__TASK STATEMENT__
Copy every one of the records below word for word, but leave the pictures out.

----

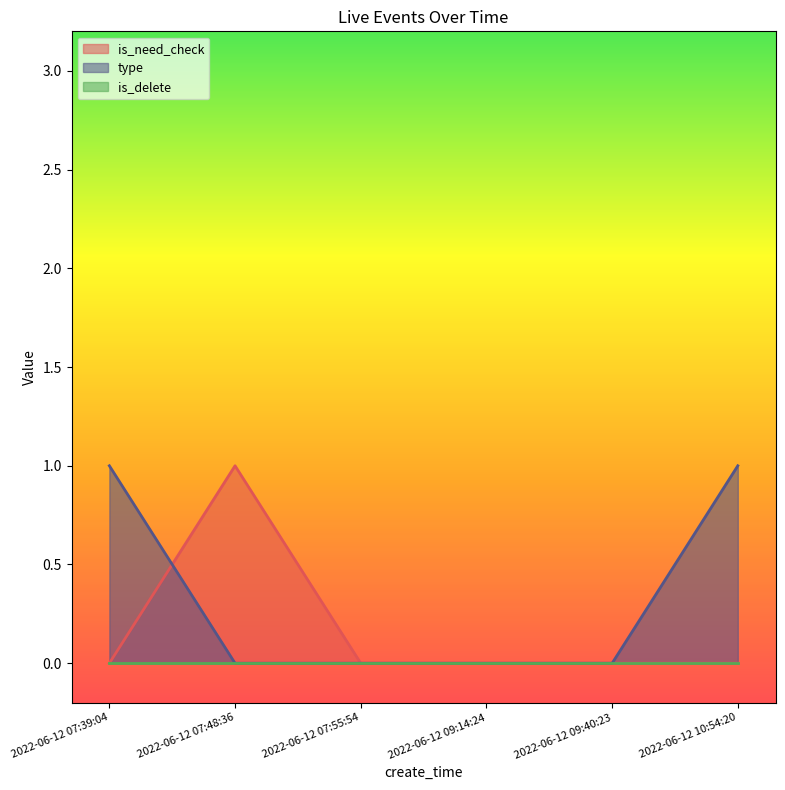

The is_need_check series shows 0 at 2022-06-12 09:40:23. True or false?

True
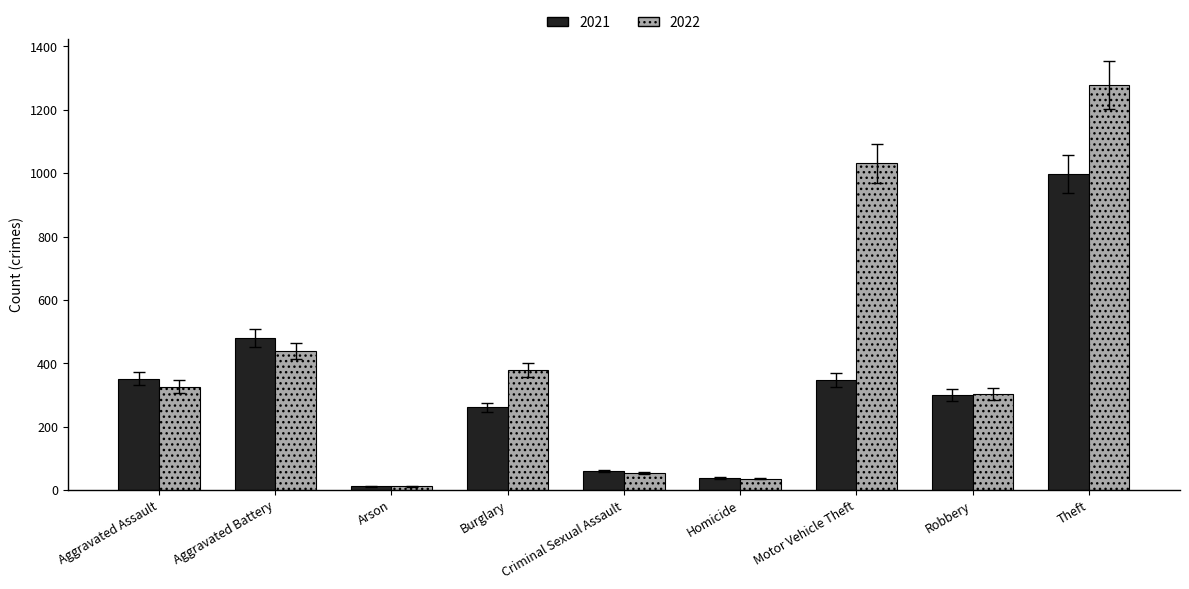

What is the approximate value of 2021 at Aggravated Battery, to the nearest 10?

480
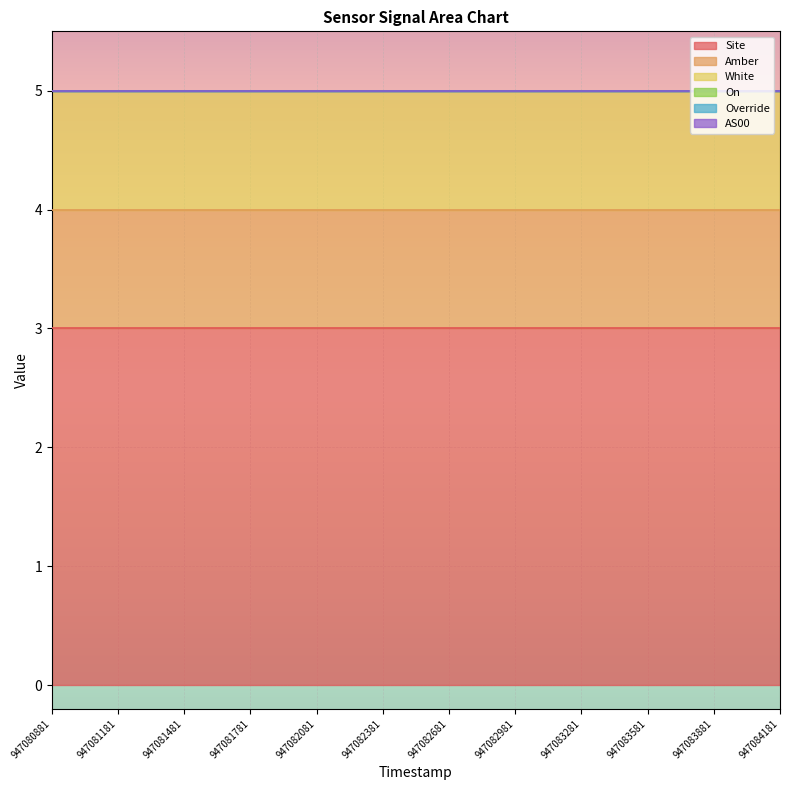

True or false: AS00 and Override cross at least once.

False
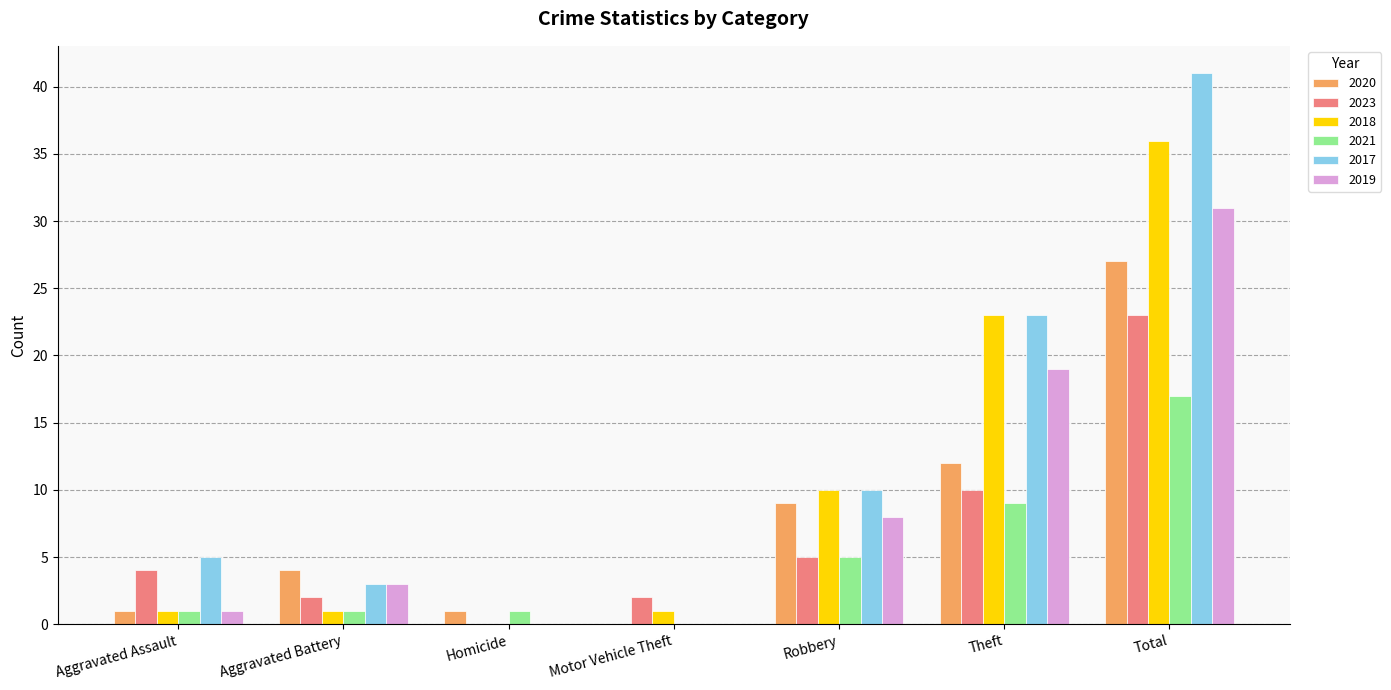

Reading left to right, list all the values displayed in this chart.

2020: Aggravated Assault=1	Aggravated Battery=4	Homicide=1	Motor Vehicle Theft=0	Robbery=9	Theft=12	Total=27
2023: Aggravated Assault=4	Aggravated Battery=2	Homicide=0	Motor Vehicle Theft=2	Robbery=5	Theft=10	Total=23
2018: Aggravated Assault=1	Aggravated Battery=1	Homicide=0	Motor Vehicle Theft=1	Robbery=10	Theft=23	Total=36
2021: Aggravated Assault=1	Aggravated Battery=1	Homicide=1	Motor Vehicle Theft=0	Robbery=5	Theft=9	Total=17
2017: Aggravated Assault=5	Aggravated Battery=3	Homicide=0	Motor Vehicle Theft=0	Robbery=10	Theft=23	Total=41
2019: Aggravated Assault=1	Aggravated Battery=3	Homicide=0	Motor Vehicle Theft=0	Robbery=8	Theft=19	Total=31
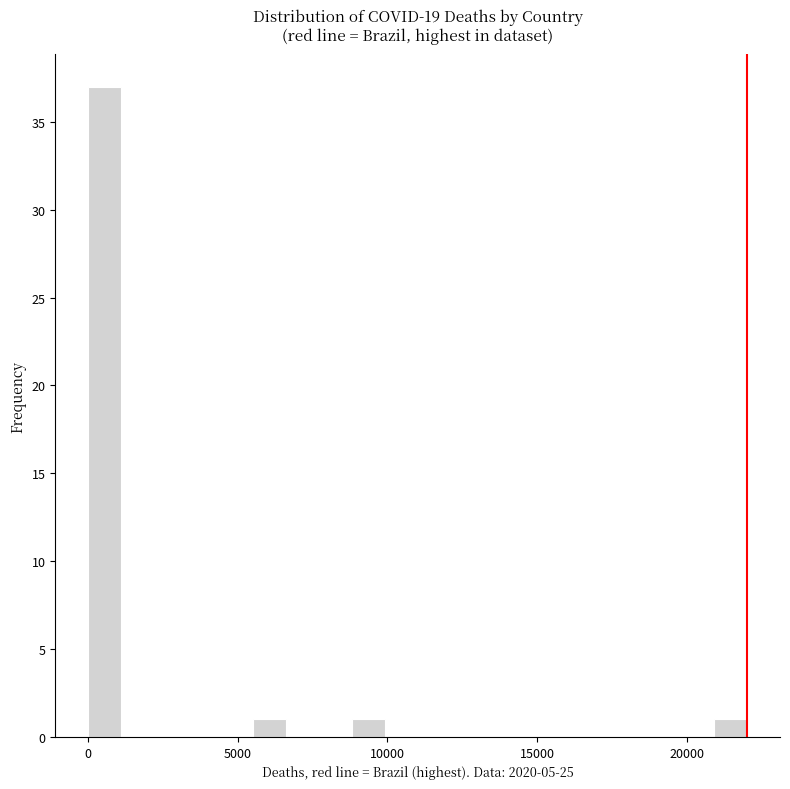

Read against the x-axis, roughly where is the centre of the tallest bar?

500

----

__YOUR RESPONSE__
The is_need_check series shows 0 at 2022-06-12 09:40:23. True or false?

True

What is the approximate value of 2021 at Aggravated Battery, to the nearest 10?

480

True or false: AS00 and Override cross at least once.

False

Reading left to right, list all the values displayed in this chart.

2020: Aggravated Assault=1	Aggravated Battery=4	Homicide=1	Motor Vehicle Theft=0	Robbery=9	Theft=12	Total=27
2023: Aggravated Assault=4	Aggravated Battery=2	Homicide=0	Motor Vehicle Theft=2	Robbery=5	Theft=10	Total=23
2018: Aggravated Assault=1	Aggravated Battery=1	Homicide=0	Motor Vehicle Theft=1	Robbery=10	Theft=23	Total=36
2021: Aggravated Assault=1	Aggravated Battery=1	Homicide=1	Motor Vehicle Theft=0	Robbery=5	Theft=9	Total=17
2017: Aggravated Assault=5	Aggravated Battery=3	Homicide=0	Motor Vehicle Theft=0	Robbery=10	Theft=23	Total=41
2019: Aggravated Assault=1	Aggravated Battery=3	Homicide=0	Motor Vehicle Theft=0	Robbery=8	Theft=19	Total=31

Read against the x-axis, roughly where is the centre of the tallest bar?

500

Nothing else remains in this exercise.